Data shown
⟨
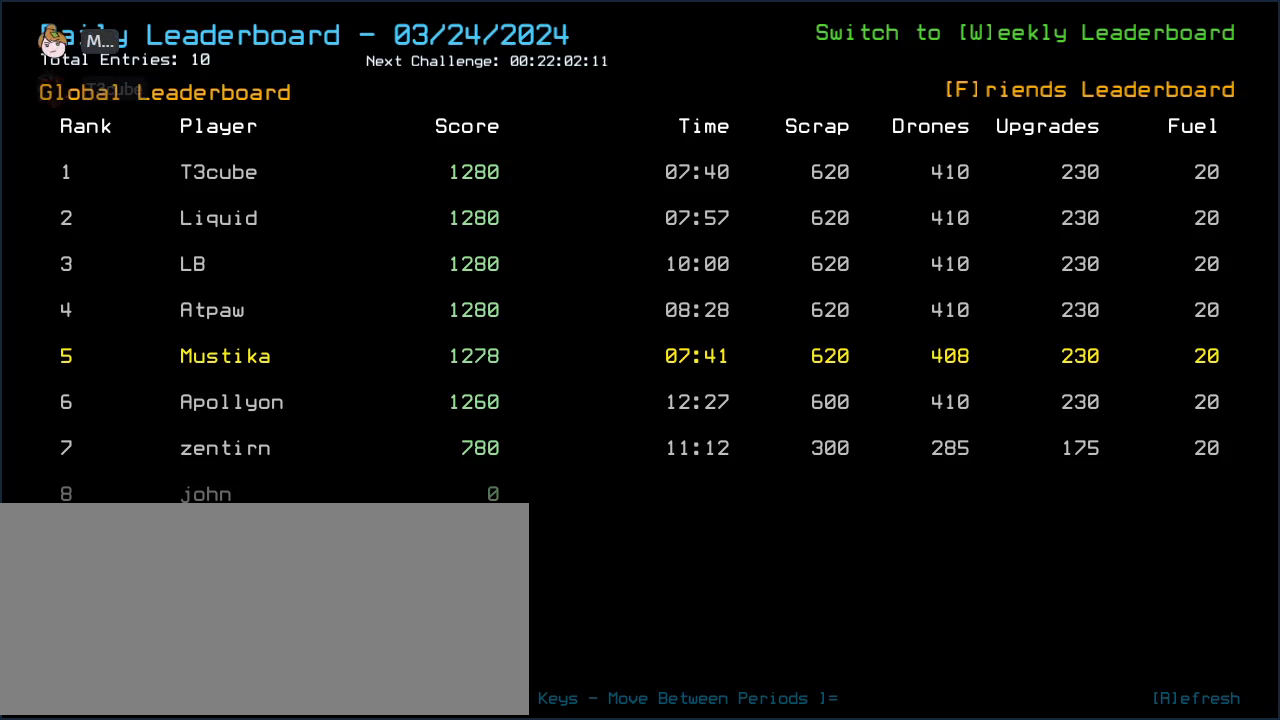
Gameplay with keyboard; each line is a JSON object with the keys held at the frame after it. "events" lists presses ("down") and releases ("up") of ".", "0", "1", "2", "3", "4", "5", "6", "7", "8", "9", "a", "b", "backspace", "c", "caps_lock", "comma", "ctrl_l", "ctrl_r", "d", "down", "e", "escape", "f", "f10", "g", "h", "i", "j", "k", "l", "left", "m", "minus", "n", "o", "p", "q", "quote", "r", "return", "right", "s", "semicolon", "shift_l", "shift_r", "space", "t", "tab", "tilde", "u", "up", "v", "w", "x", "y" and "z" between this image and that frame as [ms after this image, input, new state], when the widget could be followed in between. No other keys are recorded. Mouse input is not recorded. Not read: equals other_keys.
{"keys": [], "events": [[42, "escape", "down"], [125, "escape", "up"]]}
⟩
⟨
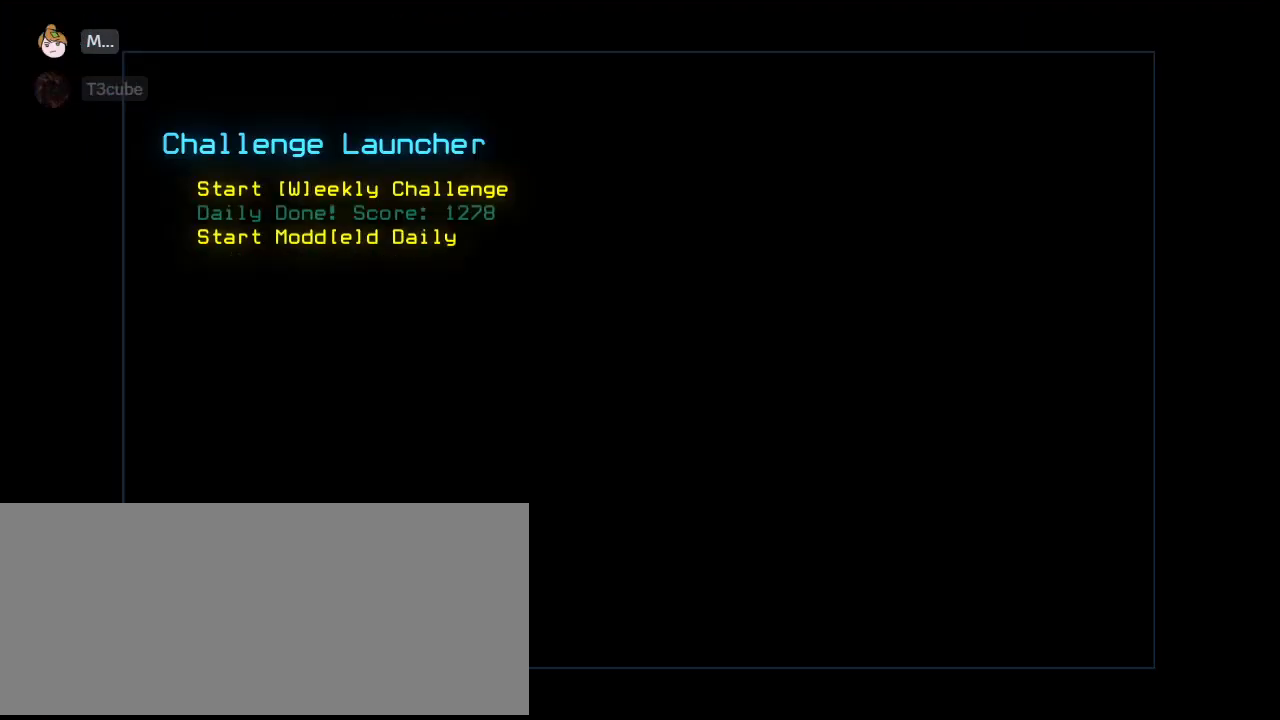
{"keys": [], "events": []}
⟩
⟨
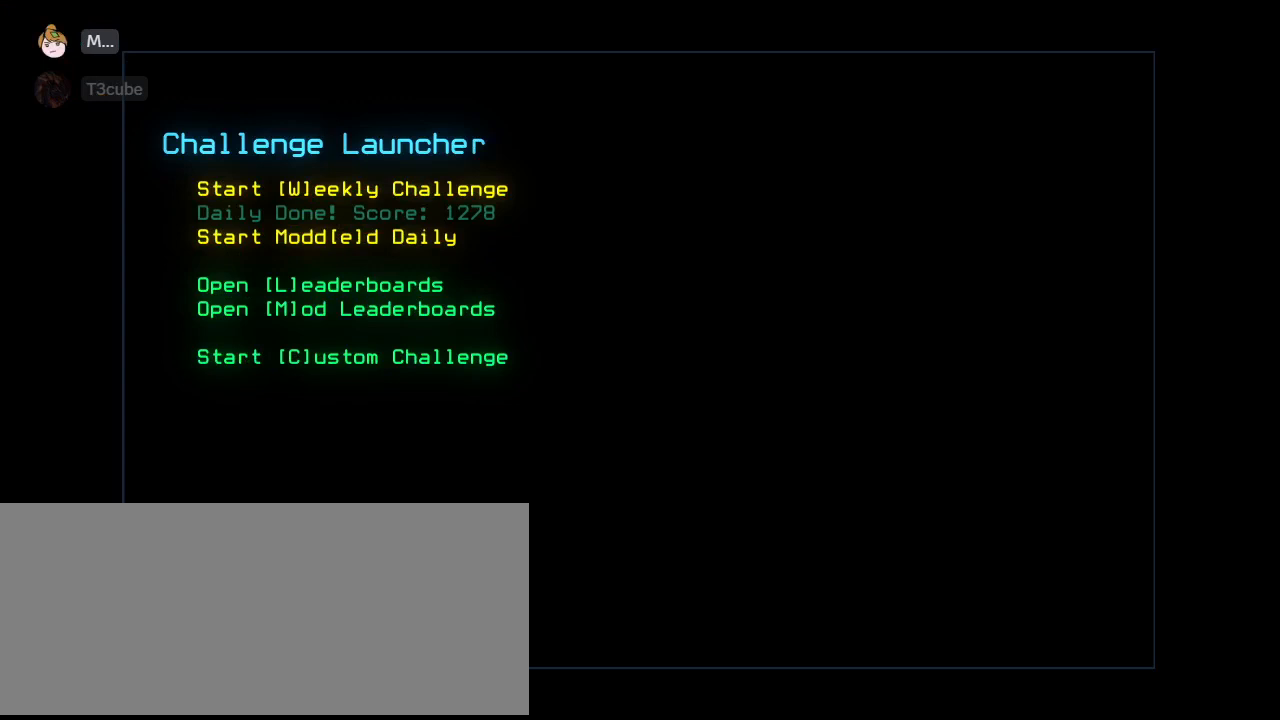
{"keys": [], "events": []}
⟩
Exercise aim
Scan the records above for lines with the word "escape". Then report how many there are, as a bare number.

Solution for this exercise
2